- [Exercise goal]: Rewrite the items below, renaming every occurrence of "collectors" to "collected by" and leaving all other text unchanged.

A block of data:
----------------

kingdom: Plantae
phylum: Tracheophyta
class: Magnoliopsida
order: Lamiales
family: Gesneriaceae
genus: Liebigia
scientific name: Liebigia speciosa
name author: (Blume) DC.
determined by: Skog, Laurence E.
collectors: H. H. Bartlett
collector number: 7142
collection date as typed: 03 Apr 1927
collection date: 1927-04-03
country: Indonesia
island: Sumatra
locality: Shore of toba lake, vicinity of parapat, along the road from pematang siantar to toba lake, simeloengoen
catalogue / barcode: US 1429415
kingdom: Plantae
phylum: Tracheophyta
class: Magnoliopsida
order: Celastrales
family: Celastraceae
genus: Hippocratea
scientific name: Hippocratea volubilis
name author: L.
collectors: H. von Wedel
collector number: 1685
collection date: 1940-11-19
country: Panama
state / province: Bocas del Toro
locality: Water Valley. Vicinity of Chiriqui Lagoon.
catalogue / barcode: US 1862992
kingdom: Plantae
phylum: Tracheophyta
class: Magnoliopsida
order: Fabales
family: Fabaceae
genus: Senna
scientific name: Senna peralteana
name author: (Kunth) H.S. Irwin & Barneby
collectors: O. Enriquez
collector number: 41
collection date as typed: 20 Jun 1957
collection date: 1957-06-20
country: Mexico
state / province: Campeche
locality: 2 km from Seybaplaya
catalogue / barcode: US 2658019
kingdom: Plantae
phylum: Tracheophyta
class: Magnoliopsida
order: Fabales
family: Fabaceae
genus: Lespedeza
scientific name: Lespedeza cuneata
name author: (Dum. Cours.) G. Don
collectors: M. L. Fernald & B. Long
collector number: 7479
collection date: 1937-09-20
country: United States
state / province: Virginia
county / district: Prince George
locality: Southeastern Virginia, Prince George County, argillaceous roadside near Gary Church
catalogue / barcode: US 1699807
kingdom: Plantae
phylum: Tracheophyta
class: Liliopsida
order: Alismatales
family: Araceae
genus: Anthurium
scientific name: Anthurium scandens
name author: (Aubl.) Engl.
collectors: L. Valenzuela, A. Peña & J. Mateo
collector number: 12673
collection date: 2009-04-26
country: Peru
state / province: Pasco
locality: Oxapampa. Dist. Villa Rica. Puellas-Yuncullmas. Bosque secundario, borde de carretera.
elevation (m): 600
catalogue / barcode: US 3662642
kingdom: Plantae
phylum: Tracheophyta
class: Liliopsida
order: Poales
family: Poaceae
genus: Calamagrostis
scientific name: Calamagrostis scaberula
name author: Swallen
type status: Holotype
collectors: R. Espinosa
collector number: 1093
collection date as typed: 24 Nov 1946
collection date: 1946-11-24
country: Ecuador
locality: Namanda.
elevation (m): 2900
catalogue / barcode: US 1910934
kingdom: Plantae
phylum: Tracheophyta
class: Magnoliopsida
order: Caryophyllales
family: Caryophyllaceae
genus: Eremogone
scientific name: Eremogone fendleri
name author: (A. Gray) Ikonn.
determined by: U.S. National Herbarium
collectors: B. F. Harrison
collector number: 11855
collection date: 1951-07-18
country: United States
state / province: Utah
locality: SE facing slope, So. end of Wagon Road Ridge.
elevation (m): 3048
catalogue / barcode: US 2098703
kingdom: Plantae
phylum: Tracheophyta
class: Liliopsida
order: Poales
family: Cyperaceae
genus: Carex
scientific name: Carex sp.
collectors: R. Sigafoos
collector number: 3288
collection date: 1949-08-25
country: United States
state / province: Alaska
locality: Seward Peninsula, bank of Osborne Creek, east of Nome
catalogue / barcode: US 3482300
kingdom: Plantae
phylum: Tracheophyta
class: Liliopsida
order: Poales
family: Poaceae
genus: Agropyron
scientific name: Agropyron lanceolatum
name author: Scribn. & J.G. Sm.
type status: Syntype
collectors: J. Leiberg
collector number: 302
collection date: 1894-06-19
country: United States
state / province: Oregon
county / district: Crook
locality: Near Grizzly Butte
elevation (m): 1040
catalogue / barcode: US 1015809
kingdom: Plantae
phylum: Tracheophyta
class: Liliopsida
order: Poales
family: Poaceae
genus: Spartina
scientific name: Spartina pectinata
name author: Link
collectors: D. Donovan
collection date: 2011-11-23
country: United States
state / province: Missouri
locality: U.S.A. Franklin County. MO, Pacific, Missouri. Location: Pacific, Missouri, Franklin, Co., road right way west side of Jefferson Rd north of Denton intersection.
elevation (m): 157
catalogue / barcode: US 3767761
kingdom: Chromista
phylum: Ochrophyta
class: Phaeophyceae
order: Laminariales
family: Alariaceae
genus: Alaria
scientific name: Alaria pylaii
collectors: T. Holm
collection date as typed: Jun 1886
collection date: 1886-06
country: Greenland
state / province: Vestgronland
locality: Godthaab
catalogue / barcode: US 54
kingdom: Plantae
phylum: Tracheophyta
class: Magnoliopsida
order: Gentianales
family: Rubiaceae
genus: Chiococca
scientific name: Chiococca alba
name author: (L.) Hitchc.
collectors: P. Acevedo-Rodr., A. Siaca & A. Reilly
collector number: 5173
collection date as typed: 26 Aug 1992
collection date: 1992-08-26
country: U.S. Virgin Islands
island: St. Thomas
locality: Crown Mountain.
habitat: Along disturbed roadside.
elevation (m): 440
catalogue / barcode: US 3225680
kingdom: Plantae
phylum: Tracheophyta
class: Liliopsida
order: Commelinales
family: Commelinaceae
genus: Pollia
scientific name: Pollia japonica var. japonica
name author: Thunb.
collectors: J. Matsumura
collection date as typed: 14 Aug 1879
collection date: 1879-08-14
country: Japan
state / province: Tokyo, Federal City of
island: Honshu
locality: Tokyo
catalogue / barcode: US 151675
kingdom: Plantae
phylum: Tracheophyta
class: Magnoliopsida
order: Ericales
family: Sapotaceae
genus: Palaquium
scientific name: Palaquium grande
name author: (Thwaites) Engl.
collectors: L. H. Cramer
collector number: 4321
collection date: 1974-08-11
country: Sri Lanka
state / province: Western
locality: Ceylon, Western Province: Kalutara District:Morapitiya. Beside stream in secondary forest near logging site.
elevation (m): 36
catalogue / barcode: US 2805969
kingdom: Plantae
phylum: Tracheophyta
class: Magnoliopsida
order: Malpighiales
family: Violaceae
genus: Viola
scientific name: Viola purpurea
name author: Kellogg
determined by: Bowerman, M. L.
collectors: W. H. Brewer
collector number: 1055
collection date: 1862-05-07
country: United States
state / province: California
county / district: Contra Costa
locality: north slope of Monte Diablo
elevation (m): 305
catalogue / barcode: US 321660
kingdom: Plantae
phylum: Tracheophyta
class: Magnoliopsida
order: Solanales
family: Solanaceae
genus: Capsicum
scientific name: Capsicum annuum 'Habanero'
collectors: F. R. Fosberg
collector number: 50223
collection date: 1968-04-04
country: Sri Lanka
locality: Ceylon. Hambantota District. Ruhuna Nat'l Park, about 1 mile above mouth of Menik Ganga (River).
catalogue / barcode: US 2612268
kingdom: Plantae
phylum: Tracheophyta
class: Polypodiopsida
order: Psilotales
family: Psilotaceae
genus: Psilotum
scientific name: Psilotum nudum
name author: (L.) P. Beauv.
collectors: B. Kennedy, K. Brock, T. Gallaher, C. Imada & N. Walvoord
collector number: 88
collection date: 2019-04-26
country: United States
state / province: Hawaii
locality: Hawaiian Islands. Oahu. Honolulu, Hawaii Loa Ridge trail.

----------------

- [Solution to the problem]:
kingdom: Plantae
phylum: Tracheophyta
class: Magnoliopsida
order: Lamiales
family: Gesneriaceae
genus: Liebigia
scientific name: Liebigia speciosa
name author: (Blume) DC.
determined by: Skog, Laurence E.
collected by: H. H. Bartlett
collector number: 7142
collection date as typed: 03 Apr 1927
collection date: 1927-04-03
country: Indonesia
island: Sumatra
locality: Shore of toba lake, vicinity of parapat, along the road from pematang siantar to toba lake, simeloengoen
catalogue / barcode: US 1429415
kingdom: Plantae
phylum: Tracheophyta
class: Magnoliopsida
order: Celastrales
family: Celastraceae
genus: Hippocratea
scientific name: Hippocratea volubilis
name author: L.
collected by: H. von Wedel
collector number: 1685
collection date: 1940-11-19
country: Panama
state / province: Bocas del Toro
locality: Water Valley. Vicinity of Chiriqui Lagoon.
catalogue / barcode: US 1862992
kingdom: Plantae
phylum: Tracheophyta
class: Magnoliopsida
order: Fabales
family: Fabaceae
genus: Senna
scientific name: Senna peralteana
name author: (Kunth) H.S. Irwin & Barneby
collected by: O. Enriquez
collector number: 41
collection date as typed: 20 Jun 1957
collection date: 1957-06-20
country: Mexico
state / province: Campeche
locality: 2 km from Seybaplaya
catalogue / barcode: US 2658019
kingdom: Plantae
phylum: Tracheophyta
class: Magnoliopsida
order: Fabales
family: Fabaceae
genus: Lespedeza
scientific name: Lespedeza cuneata
name author: (Dum. Cours.) G. Don
collected by: M. L. Fernald & B. Long
collector number: 7479
collection date: 1937-09-20
country: United States
state / province: Virginia
county / district: Prince George
locality: Southeastern Virginia, Prince George County, argillaceous roadside near Gary Church
catalogue / barcode: US 1699807
kingdom: Plantae
phylum: Tracheophyta
class: Liliopsida
order: Alismatales
family: Araceae
genus: Anthurium
scientific name: Anthurium scandens
name author: (Aubl.) Engl.
collected by: L. Valenzuela, A. Peña & J. Mateo
collector number: 12673
collection date: 2009-04-26
country: Peru
state / province: Pasco
locality: Oxapampa. Dist. Villa Rica. Puellas-Yuncullmas. Bosque secundario, borde de carretera.
elevation (m): 600
catalogue / barcode: US 3662642
kingdom: Plantae
phylum: Tracheophyta
class: Liliopsida
order: Poales
family: Poaceae
genus: Calamagrostis
scientific name: Calamagrostis scaberula
name author: Swallen
type status: Holotype
collected by: R. Espinosa
collector number: 1093
collection date as typed: 24 Nov 1946
collection date: 1946-11-24
country: Ecuador
locality: Namanda.
elevation (m): 2900
catalogue / barcode: US 1910934
kingdom: Plantae
phylum: Tracheophyta
class: Magnoliopsida
order: Caryophyllales
family: Caryophyllaceae
genus: Eremogone
scientific name: Eremogone fendleri
name author: (A. Gray) Ikonn.
determined by: U.S. National Herbarium
collected by: B. F. Harrison
collector number: 11855
collection date: 1951-07-18
country: United States
state / province: Utah
locality: SE facing slope, So. end of Wagon Road Ridge.
elevation (m): 3048
catalogue / barcode: US 2098703
kingdom: Plantae
phylum: Tracheophyta
class: Liliopsida
order: Poales
family: Cyperaceae
genus: Carex
scientific name: Carex sp.
collected by: R. Sigafoos
collector number: 3288
collection date: 1949-08-25
country: United States
state / province: Alaska
locality: Seward Peninsula, bank of Osborne Creek, east of Nome
catalogue / barcode: US 3482300
kingdom: Plantae
phylum: Tracheophyta
class: Liliopsida
order: Poales
family: Poaceae
genus: Agropyron
scientific name: Agropyron lanceolatum
name author: Scribn. & J.G. Sm.
type status: Syntype
collected by: J. Leiberg
collector number: 302
collection date: 1894-06-19
country: United States
state / province: Oregon
county / district: Crook
locality: Near Grizzly Butte
elevation (m): 1040
catalogue / barcode: US 1015809
kingdom: Plantae
phylum: Tracheophyta
class: Liliopsida
order: Poales
family: Poaceae
genus: Spartina
scientific name: Spartina pectinata
name author: Link
collected by: D. Donovan
collection date: 2011-11-23
country: United States
state / province: Missouri
locality: U.S.A. Franklin County. MO, Pacific, Missouri. Location: Pacific, Missouri, Franklin, Co., road right way west side of Jefferson Rd north of Denton intersection.
elevation (m): 157
catalogue / barcode: US 3767761
kingdom: Chromista
phylum: Ochrophyta
class: Phaeophyceae
order: Laminariales
family: Alariaceae
genus: Alaria
scientific name: Alaria pylaii
collected by: T. Holm
collection date as typed: Jun 1886
collection date: 1886-06
country: Greenland
state / province: Vestgronland
locality: Godthaab
catalogue / barcode: US 54
kingdom: Plantae
phylum: Tracheophyta
class: Magnoliopsida
order: Gentianales
family: Rubiaceae
genus: Chiococca
scientific name: Chiococca alba
name author: (L.) Hitchc.
collected by: P. Acevedo-Rodr., A. Siaca & A. Reilly
collector number: 5173
collection date as typed: 26 Aug 1992
collection date: 1992-08-26
country: U.S. Virgin Islands
island: St. Thomas
locality: Crown Mountain.
habitat: Along disturbed roadside.
elevation (m): 440
catalogue / barcode: US 3225680
kingdom: Plantae
phylum: Tracheophyta
class: Liliopsida
order: Commelinales
family: Commelinaceae
genus: Pollia
scientific name: Pollia japonica var. japonica
name author: Thunb.
collected by: J. Matsumura
collection date as typed: 14 Aug 1879
collection date: 1879-08-14
country: Japan
state / province: Tokyo, Federal City of
island: Honshu
locality: Tokyo
catalogue / barcode: US 151675
kingdom: Plantae
phylum: Tracheophyta
class: Magnoliopsida
order: Ericales
family: Sapotaceae
genus: Palaquium
scientific name: Palaquium grande
name author: (Thwaites) Engl.
collected by: L. H. Cramer
collector number: 4321
collection date: 1974-08-11
country: Sri Lanka
state / province: Western
locality: Ceylon, Western Province: Kalutara District:Morapitiya. Beside stream in secondary forest near logging site.
elevation (m): 36
catalogue / barcode: US 2805969
kingdom: Plantae
phylum: Tracheophyta
class: Magnoliopsida
order: Malpighiales
family: Violaceae
genus: Viola
scientific name: Viola purpurea
name author: Kellogg
determined by: Bowerman, M. L.
collected by: W. H. Brewer
collector number: 1055
collection date: 1862-05-07
country: United States
state / province: California
county / district: Contra Costa
locality: north slope of Monte Diablo
elevation (m): 305
catalogue / barcode: US 321660
kingdom: Plantae
phylum: Tracheophyta
class: Magnoliopsida
order: Solanales
family: Solanaceae
genus: Capsicum
scientific name: Capsicum annuum 'Habanero'
collected by: F. R. Fosberg
collector number: 50223
collection date: 1968-04-04
country: Sri Lanka
locality: Ceylon. Hambantota District. Ruhuna Nat'l Park, about 1 mile above mouth of Menik Ganga (River).
catalogue / barcode: US 2612268
kingdom: Plantae
phylum: Tracheophyta
class: Polypodiopsida
order: Psilotales
family: Psilotaceae
genus: Psilotum
scientific name: Psilotum nudum
name author: (L.) P. Beauv.
collected by: B. Kennedy, K. Brock, T. Gallaher, C. Imada & N. Walvoord
collector number: 88
collection date: 2019-04-26
country: United States
state / province: Hawaii
locality: Hawaiian Islands. Oahu. Honolulu, Hawaii Loa Ridge trail.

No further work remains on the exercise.